Mujeres

Voy a tratar hoy un tema del que su efeméride se celebró el pasado 8 de marzo. Si hacemos caso a su conmemoración, este artículo estaría pasado de moda, devorado por las prisas de estos tiempos en los que parece que nada tiene suficiente fuerza como para permanecer en nuestras retinas y aún menos en nuestro cerebro. Este tema, como tantos otros, enfermedades mentales, vivienda, educación, contaminación, son todos ellos labor de continuidad. No sirve de nada recordar puntualmente un día al año un tema que, dejado campar a su aire, ha estado presente desde los albores de la Humanidad hasta que de forma seria y metódica se empieza a reivindicar desde finales del S.XIX hasta hoy día.

Mucho se ha avanzado en el campo de la igualdad en la equiparación de hombres y mujeres. Pero no es un proceso homogéneo. Se trata del cambio de las mentalidades. El feminismo, porque de ello es de lo que trato hoy, no es un movimiento que competa solo a las mujeres, sino que es mucho más profundo, porque incluye, sí o sí, a los hombres.

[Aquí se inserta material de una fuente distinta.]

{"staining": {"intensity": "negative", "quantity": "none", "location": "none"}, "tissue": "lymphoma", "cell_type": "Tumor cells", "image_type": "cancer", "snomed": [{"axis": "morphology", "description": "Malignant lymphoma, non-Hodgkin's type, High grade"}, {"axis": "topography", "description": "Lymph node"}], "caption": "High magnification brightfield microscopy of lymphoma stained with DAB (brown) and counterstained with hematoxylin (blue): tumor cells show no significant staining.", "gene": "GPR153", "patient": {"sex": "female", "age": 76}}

Cuando era pequeña, desde que puedo recordar, se me había instruido en la convicción de que las mujeres éramos muy especiales pero inferiores a los hombres, no solo por las diferencias físicas notorias unas y otras presupuestas, como la fuerza, sino que además intelectualmente, nuestro tope estaba muy bajo con respecto a nuestros compañeros. Por eso la primera observación que me surgió fue que había excepciones, porque mi abuela era una persona diez; preocupada por lo que pasaba en el mundo leía la prensa diariamente, y escuchaba la radio a todo volumen, porque sorda también era. Me gustaba escucharla hablar sobre “el peligro chino”, la inteligencia de Pablo VI, a pesar de su rostro poco amable, o leerme en voz alta algún fragmento de el poema El tren expreso de Ramón de Campoamor, y según su ánimo, alguno de sus cantos. Al final de su vida, era El Crepúsculo el que más leía. Mi abuela era la más culta y ¡qué carácter!. Pero no era la única que me admiraba; lo hacía mi madre que sin parar siempre estaba en todo; mi querida María Roncero, tan sabia y paciente. Y así incorporé a tantas y tantas niñas o adultas que, ninguneadas, demostraban día a día su valía.

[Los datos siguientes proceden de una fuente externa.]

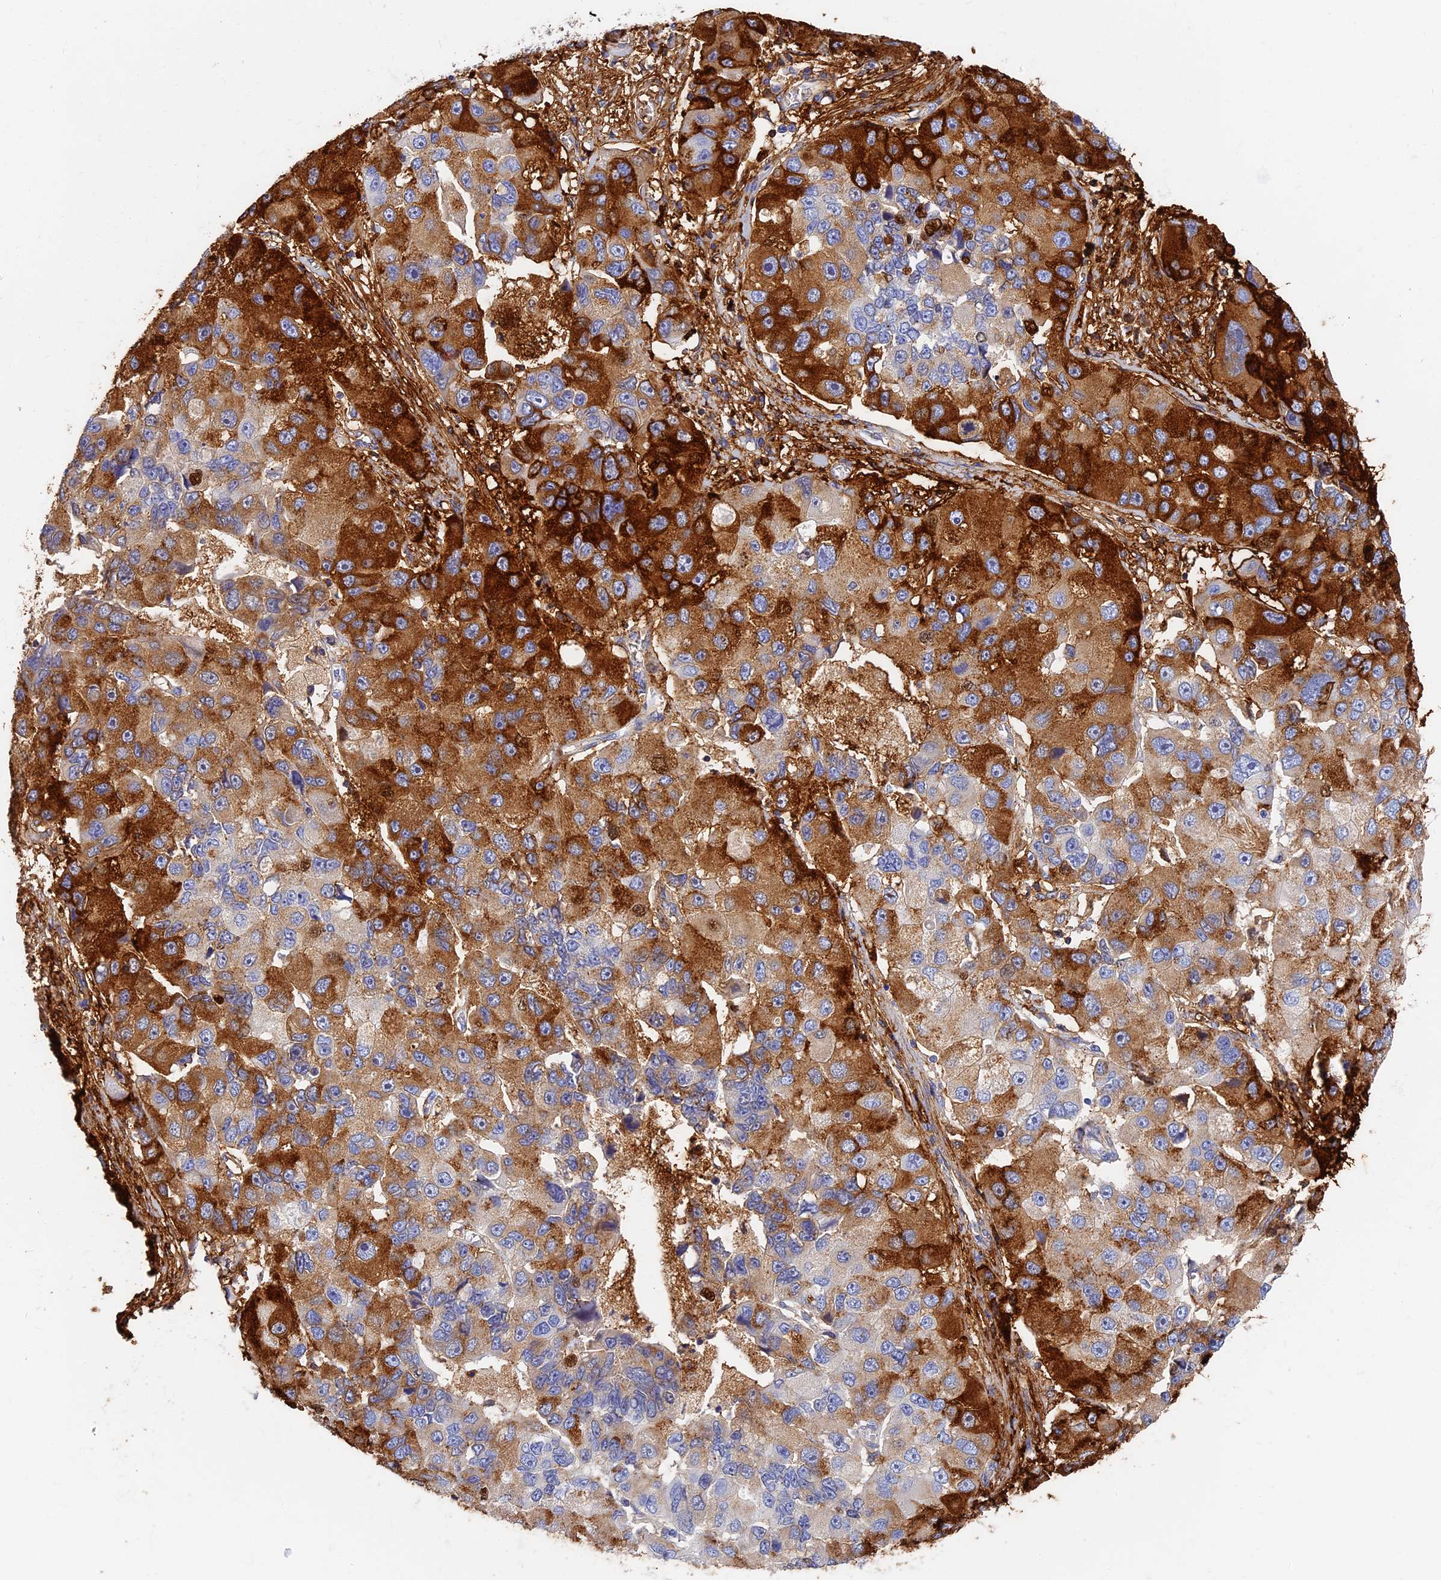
{"staining": {"intensity": "strong", "quantity": "25%-75%", "location": "cytoplasmic/membranous"}, "tissue": "lung cancer", "cell_type": "Tumor cells", "image_type": "cancer", "snomed": [{"axis": "morphology", "description": "Adenocarcinoma, NOS"}, {"axis": "topography", "description": "Lung"}], "caption": "An immunohistochemistry photomicrograph of neoplastic tissue is shown. Protein staining in brown highlights strong cytoplasmic/membranous positivity in lung cancer (adenocarcinoma) within tumor cells.", "gene": "ITIH1", "patient": {"sex": "female", "age": 54}}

Cuando llegué a estudios superiores, a la Universidad, y sobre todo al paro, me encontré con muchísimas más que tenían algo que enseñarme. Justo cuando conocí a muchos hombres que reconocían nuestros méritos, y negaban diferenciaciones que se hacían entre unos y otras. Y es aquí cuando supe que una sociedad no cambia hasta que no lo hace el grueso de su cuerpo social, mujeres y hombres en una misma dirección, la que dicta el sentido común. Si no es así, el Movimiento Feminista será necesario cada uno de los días de cada año.